• Bombenexplosion in Jakarta: Anschlag auf Residenz des philippinischen Botschafters fordert drei Todesopfer

Politik : Bombenexplosion in Jakarta: Anschlag auf Residenz des philippinischen Botschafters fordert drei Todesopfer

Bei einem Bombenanschlag im Diplomatenviertel von Jakarta sind am Dienstag drei Menschen getötet und 23 verletzt worden. Nach Angaben der Polizei wurde eine Autobombe vor der Residenz des philippinischen Botschafters gezündet. Der Botschafter erlitt Kopfverletzungen. Ein Wachmann und zwei Passanten starben. Die Explosion hatte eine solche Wucht, dass umliegende Gebäude wackelten und Fenster zu Bruch gingen. Trümmer wurden 60 Meter weit geschleudert. Die philippinische Botschaft befindet sich zusammen mit anderen ausländischen Vertretungen in der Innenstadt von Jakarta, in einem Geschäfts- und Hotelviertel.
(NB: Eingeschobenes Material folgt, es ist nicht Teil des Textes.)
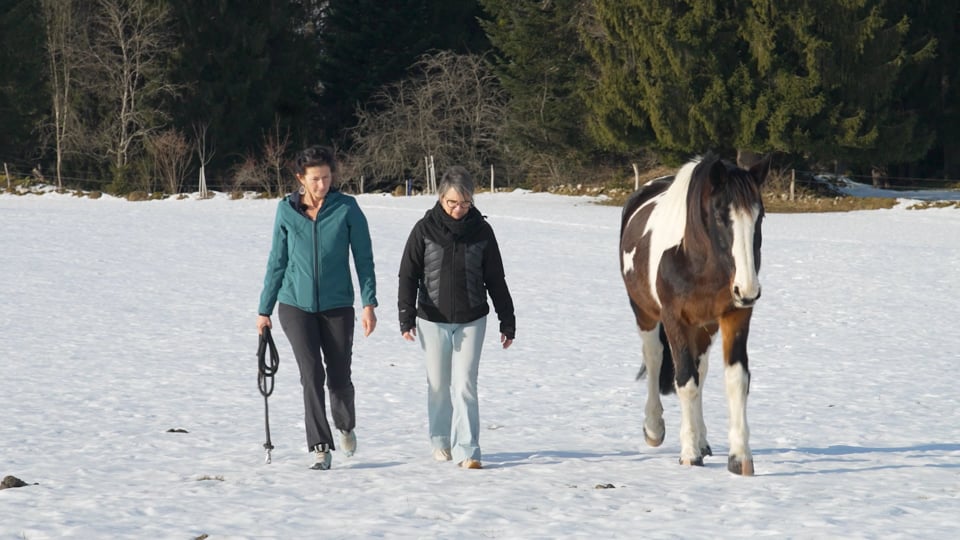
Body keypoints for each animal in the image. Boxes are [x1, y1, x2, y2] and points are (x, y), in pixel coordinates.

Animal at [619, 153, 768, 475]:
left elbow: (736, 380)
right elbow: (685, 381)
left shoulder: (734, 317)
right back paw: (654, 428)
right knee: (654, 358)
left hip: (704, 326)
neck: (699, 261)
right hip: (645, 313)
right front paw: (688, 454)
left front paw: (740, 457)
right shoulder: (675, 319)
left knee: (700, 368)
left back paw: (702, 441)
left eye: (759, 216)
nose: (748, 290)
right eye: (720, 215)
Anderthalb Kilometer weiter befindet sich die Residenz der indonesischen Vize-Präsidentin Megawati Sukarnoputri.

Nach Angaben der philippinischen Regierung handelte es sich bei dem Attentat um den ersten Anschlag auf philippinische Diplomaten im Ausland überhaupt.

Der indonesische Präsident Abdurrahman Wahid brachte den Anschlag mit dem Kampf moslemischer Rebellen im Süden der Philippinen in Verbindung.

Die größte moslemische Guerilla-Organisation der Philippinen, die islamische Befreiungsfront Moro (MILF), dementierte umgehend, hinter dem Anschlag zu stecken. Die Gruppe war beschuldigt worden, eine Anschlagserie auf den Philippinen ausgeführt zu haben. Dabei waren Sprengsätze auch in Einkaufszentren Manilas gezündet worden.

Die moslemische Rebellengruppe Abu Sayyaf, die auf der philippinischen Insel Jolo weiter 17 Geiseln in ihrer Gewalt hält, äußerte sich zu dem Anschlag bislang nicht. In der Geiselkrise wollen die Kidnapper laut Chefvermittler Roberto Aventajado nun jedoch über die Freilassung aller Entführten verhandeln. Er halte es für möglich, dass sämtliche Geiseln innerhalb von zwei Wochen frei kämen, sagte er am Dienstag. Zuvor hatten die Entführer der Freilassung von nur vier weiblichen Gefangenen Vorrang eingeräumt. Nach Angaben der Sicherheitsbehörden auf Jolo hat die Rebellengruppe Abu Sayyaf von dem bisher gezahlten Lösegeld in Millionenhöhe mindestens 1000 Gewehre gekauft.